Advocates of a company tax cut appear to have a genuine inability to grasp an epistemological basic: actual real-world evidence differs from speculation, however expert. Today’s Australian — which editorialised in favour of company tax cuts (bearing in mind the company that owns the paper, News Corp, has structured its affairs in order to pay no tax in Australia) — has persisted with the bizarre idea that modelling of the benefits of a corporate tax cut proves that such benefits are real.

To back up its argument, it ran a piece by Canberra economist Chris Murphy in which he argued that modelling undertaken by his company, Independent Economics, proved there was “a consumer benefit to budget cost ratio of 2.39 from the proposed company tax cut”.

There are a couple of things that are problematic about this. While described as “independent” in The Australian, in fact Murphy worked with Treasury on its tax modelling early this year. Murphy is a respected economist, of course, but “independent” he is not, in this context, as in effect he is defending work to which he contributed — something that neither The Australian nor the government, which is “seizing on” his work, is acknowledging.

The other is that, even taken at face value, his modelling still suggests a negligible overall benefit. Murphy doesn’t spell out the time period in which the consumer benefit of 2.39 would accrue, but if we assume ten years for this benefit of around $117 billion to accrue, that’s around half of one percent of GDP across that period.

But the broader point is — so what? The Australia Institute has produced modelling that disputes both Treasury’s modelling and company tax cut modelling Murphy did for Treasury. The Grattan Institute has taken Treasury’s modelling apart as well. Everyone now has modelling that can say what they want it to say. The only way to cut through such debates is to examine the real world evidence. And what is the evidence for widespread economic benefits claimed for company tax cuts? Remember, advocates say that they produce not merely higher economic growth but higher wages, higher employment, higher productivity and higher investment. The corporate-funded think tank Centre for Independent Studies took issue with our complaint that company tax cut advocates hadn’t produced any real-world evidence, but the “evidence” cited in response is all modelling or appeals to authority — with the sole exception of a German study that found a link between corporate tax increases and lower wages. The evidence for higher productivity, higher growth, higher investment, higher employment from countries that have cut company taxes… well, that’s still missing.
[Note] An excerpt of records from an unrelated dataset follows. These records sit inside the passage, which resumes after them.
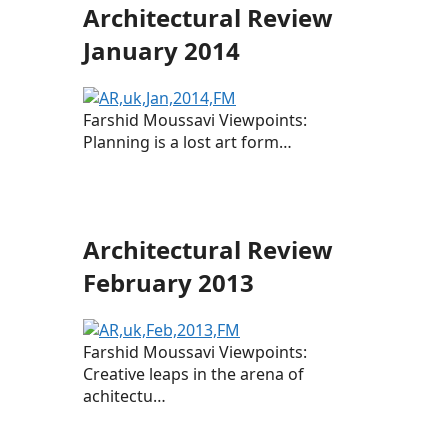
Architectural Review
January 2014
Farshid Moussavi Viewpoints:
Planning is a lost art form…
Architectural Review
February 2013
Farshid Moussavi Viewpoints:
Creative leaps in the arena of
achitectu…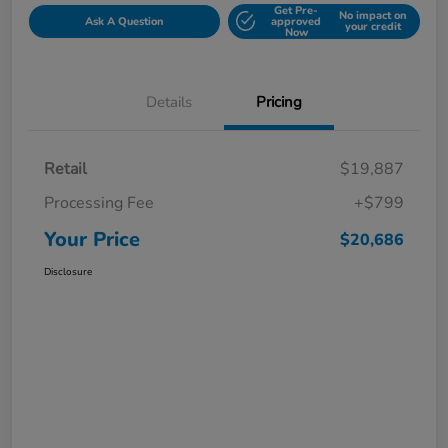
Get Pre-
No impact on
Ask A Question
approved
your credit
Now
Details
Pricing
Retail
$19,887
Processing Fee
+$799
Your Price
$20,686
Disclosure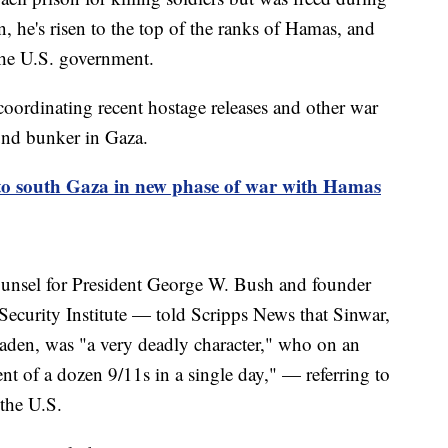
n, he's risen to the top of the ranks of Hamas, and
 the U.S. government.
coordinating recent hostage releases and other war
ound bunker in Gaza.
nto south Gaza in new phase of war with Hamas
unsel for President George W. Bush and founder
 Security Institute — told Scripps News that Sinwar,
den, was "a very deadly character," who on an
ent of a dozen 9/11s in a single day," — referring to
n the U.S.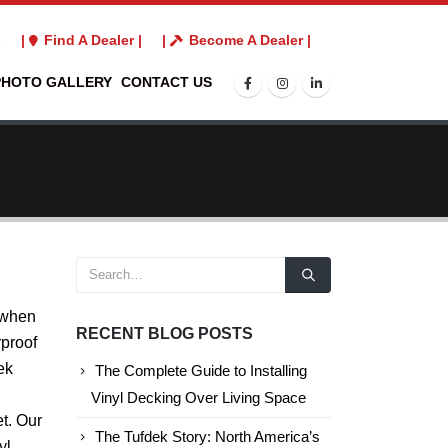
3
|
Find A Dealer |
|
Become A Dealer |
PHOTO GALLERY
CONTACT US
 when
RECENT BLOG POSTS
rproof
ek
The Complete Guide to Installing
Vinyl Decking Over Living Space
t. Our
The Tufdek Story: North America’s
yl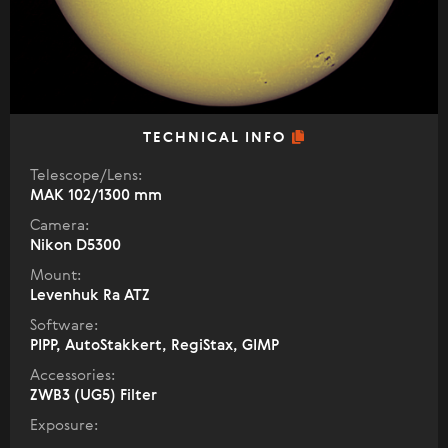
TECHNICAL INFO
Telescope/Lens:
МАК 102/1300 mm
Camera:
Nikon D5300
Mount:
Levenhuk Ra ATZ
Software:
PIPP, AutoStakkert, RegiStax, GIMP
Accessories:
ZWB3 (UG5) Filter
Exposure: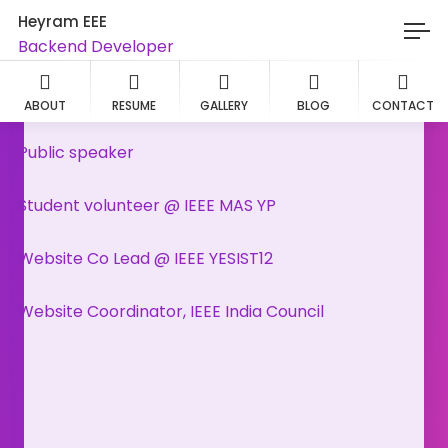
Heyram EEE
Backend Developer
Wordpress designer
ABOUT
RESUME
GALLERY
BLOG
CONTACT
Public speaker
Student volunteer @ IEEE MAS YP
Website Co Lead @ IEEE YESIST12
Website Coordinator, IEEE India Council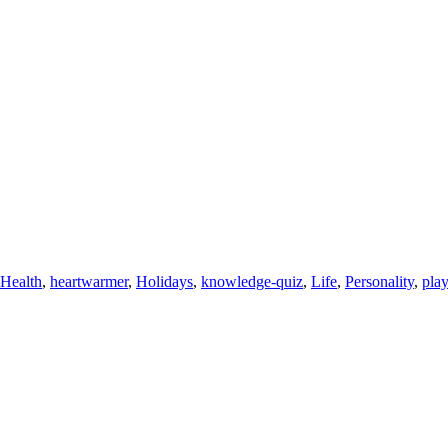
Health
,
heartwarmer
,
Holidays
,
knowledge-quiz
,
Life
,
Personality
,
pla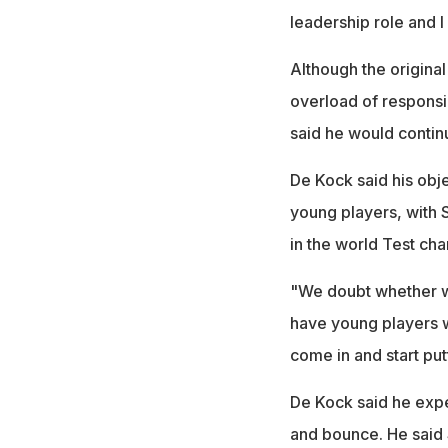
leadership role and I
Although the origina
overload of responsi
said he would contin
De Kock said his obj
young players, with 
in the world Test ch
"We doubt whether we
have young players wh
come in and start put
De Kock said he expe
and bounce. He said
The other, inconvenient real-world point is this: the Australian economy is performing well despite a difficult global economic environment. Indeed, our growth in the March quarter was around the same as the global growth rate, highly unusual for a developed economy, led by our commodities exports. Many of those exports flow from mining projects undertaken in recent years despite what we are constantly told is Australia’s uncompetitive company tax rate and uncompetitive wage costs. Indeed, while Labor was in office, Australia was regularly rated by US analysts as the world’s best place for mining investment, despite our 30% tax rate, despite the mining tax, despite the reluctance of our workers to accept $2 a day from Gina Rinehart.

In fact with growth at a four year high, interest rates low, retail sales solid, business investment weak but signs of a rebound in non-mining, wages growth slow (which is good for corporate costs and more important than a tax cut), building approvals positive and business conditions at the best for several years, employment growth continuing, inflation low and staying low for “some time” according to the Reserve Bank and consumer confidence at two year highs, you’d be entitled to ask why the government is running a campaign in effect damning the economic settings it is responsible for. Instead of selling the Coalition’s own economic record — one that has achieved “jobs and growth” — in a positive fashion, Malcolm Turnbull and Scott Morrison are trying to argue that a corporate tax cut will perform miracles in 10 or 20 years’s time, and invoking whatever modelling suits their purposes to do so, regardless of evidence from around the world.

Voters, plainly, aren’t buying it — even nearly a quarter of Liberal voters oppose the company tax cut. Or perhaps they’re just confused by Turnbull’s “jobs and growth” economic plan that consists primarily of a big handout to companies already doing very well in Australia, thank you.